Calcium Supplementation
The National Academy of Sciences and the National Osteoporosis Foundation recommend daily calcium intakes of 1000-1200 mg/day for adult men and women. According to experts, food is the best source of calcium; however, most Americans do not have enough calcium in their diets. Fortunately, calcium-fortified foods and calcium supplements can fill the gap, ensuring that the daily calcium requirement is met. The amount needed from a supplement depends on how much calcium is consumed from food sources.10

Some studies have shown that calcium supplements lower blood pressure in mildly hypertensive patients although the results are controversial. It is possible that calcium supplements can be mainly of benefit in cases where calcium intake is insufficient, which may be relatively common. Increasing calcium intake may increase the excretion of sodium thus reducing blood pressure.

Different calcium supplements contain different amounts of available calcium. Calcium carbonate and calcium citrate contain 40% calcium. Calcium gluconate and calcium lactate, the two most soluble forms contain 9% and 13% respectively. Bone meal and dolomite are common sources of calcium supplements but they may contain lead and cadmium which can be toxic. Antacids are also good sources of calcium but those containing aluminum or sodium should be avoided as aluminum inhibits calcium absorption and sodium can raise blood pressure.

● Data supplied
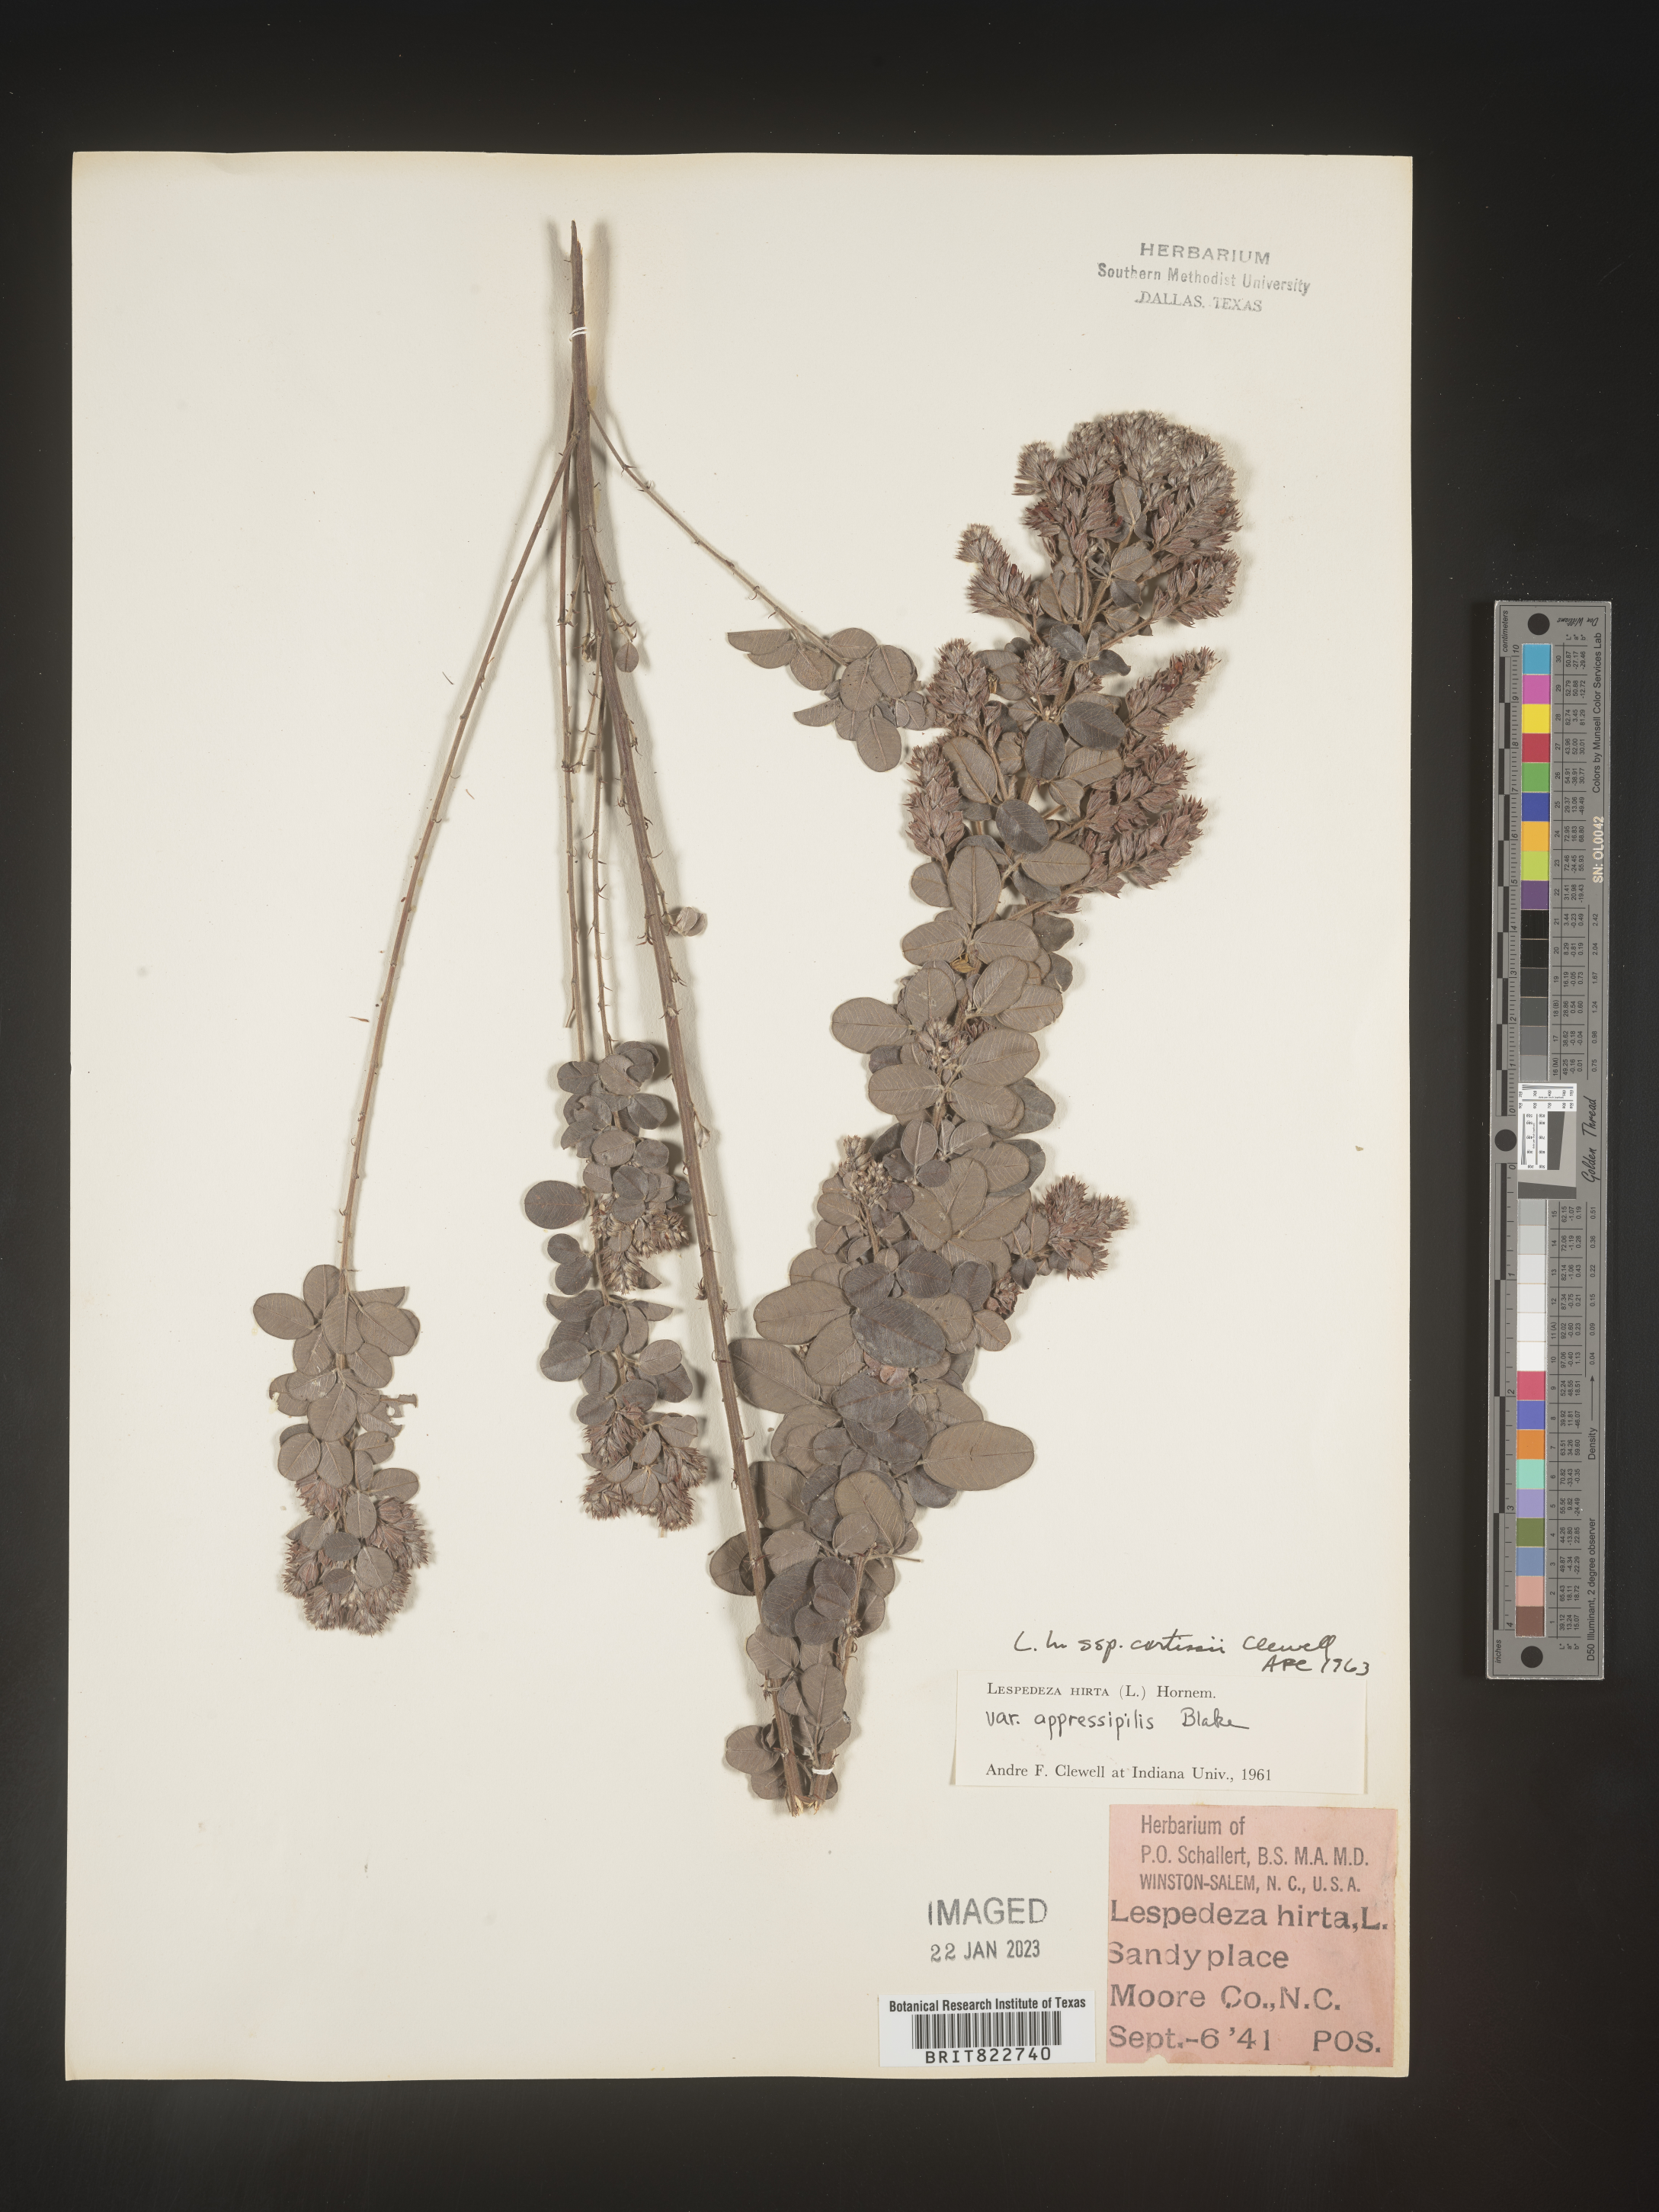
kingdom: Plantae
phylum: Tracheophyta
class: Magnoliopsida
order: Fabales
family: Fabaceae
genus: Lespedeza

● Exercises to complete
[a] According to the calcium supplementation text, why should antacids that contain aluminum or sodium be avoided as calcium sources?
[b] Reproduce the stretch of the calcium supplementation text from "Some studies have" through "reducing blood pressure.".

● Responses by task
[a] Aluminum inhibits calcium absorption, and sodium can raise blood pressure.

[b]
Some studies have shown that calcium supplements lower blood pressure in mildly hypertensive patients although the results are controversial. It is possible that calcium supplements can be mainly of benefit in cases where calcium intake is insufficient, which may be relatively common. Increasing calcium intake may increase the excretion of sodium thus reducing blood pressure.